Sans recourir aux dispositifs de réflexion et de formulation de la théorie, il revendiquait malgré tout un projet théorique, la construction, par les mots de la critique, d’une pensée de ce qui fait que l’art du cinéma est ce qu’il est, et même une pensée de ce que c’est que l’art dans le monde. Lorsqu’il écrit « au-delà de l’artiste, le critique vise à comprendre et à expliquer l’art », il faut entendre à la fois cet art particulier, celui que pratique l’artiste en question, donc l’art du cinéma, et l’art « en général », ce que Douchet désigne comme « le mystère de l’art ».

Mais cette généralité ne sera jamais formalisée en tant que telle, elle n’existera et ne sera éclairée que de la multitude des approches que permettent ses manifestations concrètes, les œuvres, toujours considérées une par une.  Et non seulement considérées mais, si on peut dire, reconsidérées, autant de fois que possible.

Douchet affirmait que chaque fois qu’il devait parler d’un film ou écrire à son propos il le revoyait pour l’occasion, au plus près du moment de s’exprimer, sans jamais prendre de notes – « il faut revoir, c’est impératif, au plus près de l’article à écrire. À chaud, pas huit jours avant. Prenons La Règle du jeu : j’ai beau l’avoir vu deux à trois cent fois si d’aventure je dois faire un article ou une intervention, je le revois. Toujours surgissent des choses nouvelles ou de choses oubliées. ».

Cette proximité sans cesse réactualisée, si elle permettait à Jean Douchet de ranimer en lui-même non pas la flamme de son amour du cinéma mais la flamme très particulière alimentée par ce film-là et aucun autre, lui sert également à éviter ce qu’il tient pour deux des principaux écueils, que dis-je, des principaux péchés mortels – avec lui, on fait rarement dans la demi-mesure.

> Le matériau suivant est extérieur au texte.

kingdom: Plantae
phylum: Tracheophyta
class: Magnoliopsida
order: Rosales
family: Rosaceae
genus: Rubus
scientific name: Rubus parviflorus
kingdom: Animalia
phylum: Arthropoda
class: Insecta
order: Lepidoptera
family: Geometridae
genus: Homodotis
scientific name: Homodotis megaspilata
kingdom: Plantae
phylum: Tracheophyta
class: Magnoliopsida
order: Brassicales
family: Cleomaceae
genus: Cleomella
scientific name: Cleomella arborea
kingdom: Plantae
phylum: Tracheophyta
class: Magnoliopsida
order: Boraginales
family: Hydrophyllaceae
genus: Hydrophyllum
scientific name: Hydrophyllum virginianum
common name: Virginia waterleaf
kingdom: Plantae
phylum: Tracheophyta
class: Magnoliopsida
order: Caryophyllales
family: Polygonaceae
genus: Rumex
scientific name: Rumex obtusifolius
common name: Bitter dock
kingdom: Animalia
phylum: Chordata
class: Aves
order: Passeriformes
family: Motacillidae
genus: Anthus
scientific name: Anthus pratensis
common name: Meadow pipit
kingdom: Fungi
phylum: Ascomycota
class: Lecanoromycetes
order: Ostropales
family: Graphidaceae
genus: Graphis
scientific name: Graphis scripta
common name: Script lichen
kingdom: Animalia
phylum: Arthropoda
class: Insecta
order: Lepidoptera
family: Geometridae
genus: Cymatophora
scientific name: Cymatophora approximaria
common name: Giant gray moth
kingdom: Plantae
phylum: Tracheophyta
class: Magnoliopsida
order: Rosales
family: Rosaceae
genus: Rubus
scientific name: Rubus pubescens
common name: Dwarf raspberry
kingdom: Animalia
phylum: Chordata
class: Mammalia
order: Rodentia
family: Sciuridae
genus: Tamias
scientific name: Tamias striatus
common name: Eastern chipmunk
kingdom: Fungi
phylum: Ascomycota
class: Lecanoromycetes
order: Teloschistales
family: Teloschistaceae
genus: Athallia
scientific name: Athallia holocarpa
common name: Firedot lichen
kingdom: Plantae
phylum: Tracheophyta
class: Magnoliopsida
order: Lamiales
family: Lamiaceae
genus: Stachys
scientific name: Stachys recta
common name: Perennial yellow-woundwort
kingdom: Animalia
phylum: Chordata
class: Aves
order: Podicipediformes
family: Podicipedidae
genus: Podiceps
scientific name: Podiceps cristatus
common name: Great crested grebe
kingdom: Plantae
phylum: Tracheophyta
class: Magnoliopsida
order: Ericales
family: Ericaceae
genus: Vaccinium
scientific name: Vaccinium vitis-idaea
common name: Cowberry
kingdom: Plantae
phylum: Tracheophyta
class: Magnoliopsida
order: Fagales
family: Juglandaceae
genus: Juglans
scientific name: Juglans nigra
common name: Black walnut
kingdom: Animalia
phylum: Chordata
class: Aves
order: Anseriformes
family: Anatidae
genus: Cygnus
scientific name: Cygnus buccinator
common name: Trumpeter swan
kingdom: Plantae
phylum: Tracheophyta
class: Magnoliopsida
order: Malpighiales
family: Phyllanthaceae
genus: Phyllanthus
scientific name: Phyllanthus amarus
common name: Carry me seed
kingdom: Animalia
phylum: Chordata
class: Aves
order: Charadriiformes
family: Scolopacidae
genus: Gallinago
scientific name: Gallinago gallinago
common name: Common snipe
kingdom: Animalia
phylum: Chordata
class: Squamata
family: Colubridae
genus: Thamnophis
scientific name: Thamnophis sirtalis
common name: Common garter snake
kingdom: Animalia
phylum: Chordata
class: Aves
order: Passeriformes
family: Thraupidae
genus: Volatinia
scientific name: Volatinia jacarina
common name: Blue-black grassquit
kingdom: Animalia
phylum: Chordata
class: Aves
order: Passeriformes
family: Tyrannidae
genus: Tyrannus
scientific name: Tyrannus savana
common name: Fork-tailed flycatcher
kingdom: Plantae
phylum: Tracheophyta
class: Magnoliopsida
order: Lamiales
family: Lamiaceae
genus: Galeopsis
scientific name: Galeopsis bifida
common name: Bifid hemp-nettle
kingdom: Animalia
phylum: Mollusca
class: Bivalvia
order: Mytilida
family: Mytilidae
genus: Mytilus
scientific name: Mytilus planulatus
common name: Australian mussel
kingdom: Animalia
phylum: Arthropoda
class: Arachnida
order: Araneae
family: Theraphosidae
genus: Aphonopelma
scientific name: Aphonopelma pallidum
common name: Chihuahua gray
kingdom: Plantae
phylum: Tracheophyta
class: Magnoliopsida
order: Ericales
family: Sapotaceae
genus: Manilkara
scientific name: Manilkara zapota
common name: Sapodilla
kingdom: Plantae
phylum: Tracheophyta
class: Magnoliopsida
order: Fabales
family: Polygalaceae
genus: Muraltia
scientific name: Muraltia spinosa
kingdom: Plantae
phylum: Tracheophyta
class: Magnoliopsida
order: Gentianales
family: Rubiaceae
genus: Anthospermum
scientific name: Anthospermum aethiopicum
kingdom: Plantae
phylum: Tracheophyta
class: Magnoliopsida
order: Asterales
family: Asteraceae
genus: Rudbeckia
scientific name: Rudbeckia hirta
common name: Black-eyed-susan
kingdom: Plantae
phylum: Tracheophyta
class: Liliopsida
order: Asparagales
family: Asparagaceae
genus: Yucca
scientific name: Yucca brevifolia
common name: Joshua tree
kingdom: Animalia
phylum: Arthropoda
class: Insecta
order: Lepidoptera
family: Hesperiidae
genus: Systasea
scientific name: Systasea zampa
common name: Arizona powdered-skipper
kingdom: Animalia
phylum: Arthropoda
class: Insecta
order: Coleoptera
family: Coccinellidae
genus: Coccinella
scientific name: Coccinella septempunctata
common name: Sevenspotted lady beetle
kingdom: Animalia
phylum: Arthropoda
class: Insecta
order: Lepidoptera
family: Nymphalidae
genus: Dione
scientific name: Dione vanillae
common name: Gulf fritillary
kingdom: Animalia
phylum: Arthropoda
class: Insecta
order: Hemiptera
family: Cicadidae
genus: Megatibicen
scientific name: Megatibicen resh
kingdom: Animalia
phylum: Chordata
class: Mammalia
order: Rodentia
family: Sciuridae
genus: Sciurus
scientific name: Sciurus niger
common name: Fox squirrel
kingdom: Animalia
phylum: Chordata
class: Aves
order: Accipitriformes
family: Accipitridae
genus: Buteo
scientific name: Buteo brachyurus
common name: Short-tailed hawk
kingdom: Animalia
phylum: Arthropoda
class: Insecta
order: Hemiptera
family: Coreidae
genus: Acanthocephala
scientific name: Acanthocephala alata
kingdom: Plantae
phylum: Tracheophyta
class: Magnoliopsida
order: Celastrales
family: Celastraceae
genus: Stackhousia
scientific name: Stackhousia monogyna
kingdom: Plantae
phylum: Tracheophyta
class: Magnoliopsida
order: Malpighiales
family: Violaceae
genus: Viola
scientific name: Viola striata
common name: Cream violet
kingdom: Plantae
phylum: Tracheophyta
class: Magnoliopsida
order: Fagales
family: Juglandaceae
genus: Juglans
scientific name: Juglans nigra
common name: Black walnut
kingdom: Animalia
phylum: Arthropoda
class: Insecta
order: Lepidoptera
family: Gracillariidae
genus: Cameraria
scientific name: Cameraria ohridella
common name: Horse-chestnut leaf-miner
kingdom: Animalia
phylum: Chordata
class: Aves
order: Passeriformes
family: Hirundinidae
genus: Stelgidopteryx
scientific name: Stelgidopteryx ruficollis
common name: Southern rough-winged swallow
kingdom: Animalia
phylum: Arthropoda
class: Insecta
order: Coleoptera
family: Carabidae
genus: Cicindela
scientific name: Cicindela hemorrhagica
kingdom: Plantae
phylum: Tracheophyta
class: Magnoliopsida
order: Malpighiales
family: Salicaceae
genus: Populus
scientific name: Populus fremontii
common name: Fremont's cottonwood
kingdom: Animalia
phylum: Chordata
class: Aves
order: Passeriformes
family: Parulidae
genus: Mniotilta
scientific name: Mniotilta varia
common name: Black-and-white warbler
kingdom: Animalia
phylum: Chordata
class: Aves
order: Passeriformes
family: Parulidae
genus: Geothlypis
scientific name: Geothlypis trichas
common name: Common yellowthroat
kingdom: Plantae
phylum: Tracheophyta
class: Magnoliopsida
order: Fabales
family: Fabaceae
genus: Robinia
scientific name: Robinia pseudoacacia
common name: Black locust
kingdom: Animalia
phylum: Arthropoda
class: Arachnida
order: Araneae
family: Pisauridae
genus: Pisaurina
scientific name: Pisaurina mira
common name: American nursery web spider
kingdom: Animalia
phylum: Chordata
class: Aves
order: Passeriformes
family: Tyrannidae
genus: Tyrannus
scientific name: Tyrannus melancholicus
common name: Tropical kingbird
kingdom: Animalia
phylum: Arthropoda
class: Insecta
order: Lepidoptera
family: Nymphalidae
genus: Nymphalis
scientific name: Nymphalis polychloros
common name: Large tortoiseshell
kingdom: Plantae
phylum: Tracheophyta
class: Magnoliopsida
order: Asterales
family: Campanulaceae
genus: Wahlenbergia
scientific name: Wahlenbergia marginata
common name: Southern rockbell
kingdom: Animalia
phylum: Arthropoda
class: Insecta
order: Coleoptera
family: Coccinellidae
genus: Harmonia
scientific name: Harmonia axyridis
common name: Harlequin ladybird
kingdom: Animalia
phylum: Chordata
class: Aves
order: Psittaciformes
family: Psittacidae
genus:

Un de ces péchés est, on s’en doute, l’abstraction. Lui que le cinéma dit « expérimental » n’a jamais intéressé se défie de toute généralisation qui troquerait un point de vue plus ample mais surplombant contre le voisinage immédiat, charnel, avec les films. D’où, aussi bien, son inintérêt viscéral pour les films militants, ou à message politique.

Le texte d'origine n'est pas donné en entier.